Task statement: Count the lines in the rows below that contain the string "Zoll", with case taken into account. Reply with the number alone.

(Saved data entries)
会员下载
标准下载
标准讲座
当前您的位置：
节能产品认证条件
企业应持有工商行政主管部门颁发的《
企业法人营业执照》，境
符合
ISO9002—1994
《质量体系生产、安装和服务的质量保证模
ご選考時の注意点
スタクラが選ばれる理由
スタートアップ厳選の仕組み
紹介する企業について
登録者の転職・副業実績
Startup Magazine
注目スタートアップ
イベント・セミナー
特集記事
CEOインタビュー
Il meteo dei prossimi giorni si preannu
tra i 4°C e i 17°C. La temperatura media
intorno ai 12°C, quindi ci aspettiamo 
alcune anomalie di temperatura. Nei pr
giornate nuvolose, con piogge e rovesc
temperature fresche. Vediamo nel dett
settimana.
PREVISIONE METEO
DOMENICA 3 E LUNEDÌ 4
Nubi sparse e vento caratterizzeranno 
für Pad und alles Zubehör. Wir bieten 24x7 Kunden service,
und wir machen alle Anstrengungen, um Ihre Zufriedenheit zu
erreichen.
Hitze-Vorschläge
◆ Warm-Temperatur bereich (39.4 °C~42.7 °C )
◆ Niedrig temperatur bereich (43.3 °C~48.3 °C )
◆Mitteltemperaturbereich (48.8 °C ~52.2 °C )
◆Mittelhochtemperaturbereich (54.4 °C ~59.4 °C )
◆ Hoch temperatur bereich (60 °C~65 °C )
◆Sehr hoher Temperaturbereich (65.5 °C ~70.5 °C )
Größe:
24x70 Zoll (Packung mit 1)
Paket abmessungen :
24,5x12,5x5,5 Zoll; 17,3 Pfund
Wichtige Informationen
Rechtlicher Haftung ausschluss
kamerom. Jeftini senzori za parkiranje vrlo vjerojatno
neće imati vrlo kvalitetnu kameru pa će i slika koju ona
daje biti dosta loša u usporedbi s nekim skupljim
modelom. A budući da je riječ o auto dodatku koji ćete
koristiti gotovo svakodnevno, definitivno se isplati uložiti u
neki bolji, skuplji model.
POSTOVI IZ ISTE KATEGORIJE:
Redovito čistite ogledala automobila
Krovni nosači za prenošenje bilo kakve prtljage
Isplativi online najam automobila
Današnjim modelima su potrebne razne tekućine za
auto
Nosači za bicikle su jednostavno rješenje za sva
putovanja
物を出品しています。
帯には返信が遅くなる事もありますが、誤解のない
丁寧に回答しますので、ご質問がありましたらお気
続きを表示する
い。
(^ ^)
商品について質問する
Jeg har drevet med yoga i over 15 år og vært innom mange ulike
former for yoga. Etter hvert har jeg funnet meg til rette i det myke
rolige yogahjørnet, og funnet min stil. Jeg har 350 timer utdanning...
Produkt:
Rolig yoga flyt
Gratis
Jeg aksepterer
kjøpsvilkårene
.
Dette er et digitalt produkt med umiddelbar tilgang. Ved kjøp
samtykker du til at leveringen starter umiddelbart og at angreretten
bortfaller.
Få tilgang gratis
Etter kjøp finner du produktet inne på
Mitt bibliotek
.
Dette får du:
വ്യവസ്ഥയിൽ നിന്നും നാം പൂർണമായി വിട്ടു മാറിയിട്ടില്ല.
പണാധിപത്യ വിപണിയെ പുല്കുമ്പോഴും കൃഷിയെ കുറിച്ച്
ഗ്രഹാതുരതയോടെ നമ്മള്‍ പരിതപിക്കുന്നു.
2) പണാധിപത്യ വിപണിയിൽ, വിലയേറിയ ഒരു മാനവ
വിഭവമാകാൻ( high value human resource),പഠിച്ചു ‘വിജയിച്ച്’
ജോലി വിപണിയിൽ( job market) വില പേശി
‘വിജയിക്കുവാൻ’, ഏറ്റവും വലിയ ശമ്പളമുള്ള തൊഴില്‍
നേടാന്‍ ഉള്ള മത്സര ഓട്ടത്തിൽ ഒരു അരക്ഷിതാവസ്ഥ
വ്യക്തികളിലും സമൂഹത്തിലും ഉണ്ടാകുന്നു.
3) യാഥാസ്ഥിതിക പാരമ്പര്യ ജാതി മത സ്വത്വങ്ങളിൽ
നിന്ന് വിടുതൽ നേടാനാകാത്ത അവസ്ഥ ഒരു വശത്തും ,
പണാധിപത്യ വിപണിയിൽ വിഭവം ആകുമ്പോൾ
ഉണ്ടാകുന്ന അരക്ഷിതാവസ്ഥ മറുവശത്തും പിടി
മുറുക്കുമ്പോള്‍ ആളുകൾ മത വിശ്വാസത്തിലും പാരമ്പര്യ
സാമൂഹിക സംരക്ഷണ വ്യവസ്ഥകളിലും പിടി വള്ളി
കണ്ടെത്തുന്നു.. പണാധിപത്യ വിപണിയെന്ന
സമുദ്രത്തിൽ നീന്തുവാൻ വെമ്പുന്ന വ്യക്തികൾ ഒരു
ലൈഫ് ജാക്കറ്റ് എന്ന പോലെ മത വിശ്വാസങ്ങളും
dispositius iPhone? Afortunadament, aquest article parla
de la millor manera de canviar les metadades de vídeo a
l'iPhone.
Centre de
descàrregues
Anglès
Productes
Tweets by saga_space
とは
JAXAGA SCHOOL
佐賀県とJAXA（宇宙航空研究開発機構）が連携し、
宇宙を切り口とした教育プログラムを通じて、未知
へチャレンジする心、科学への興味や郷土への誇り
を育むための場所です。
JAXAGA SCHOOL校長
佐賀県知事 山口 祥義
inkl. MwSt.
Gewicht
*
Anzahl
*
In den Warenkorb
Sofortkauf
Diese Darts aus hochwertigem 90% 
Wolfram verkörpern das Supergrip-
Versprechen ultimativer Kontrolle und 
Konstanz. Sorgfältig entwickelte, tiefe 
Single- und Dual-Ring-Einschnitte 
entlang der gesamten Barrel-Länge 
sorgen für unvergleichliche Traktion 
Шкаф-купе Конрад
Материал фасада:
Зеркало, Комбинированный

Answer to this task: 2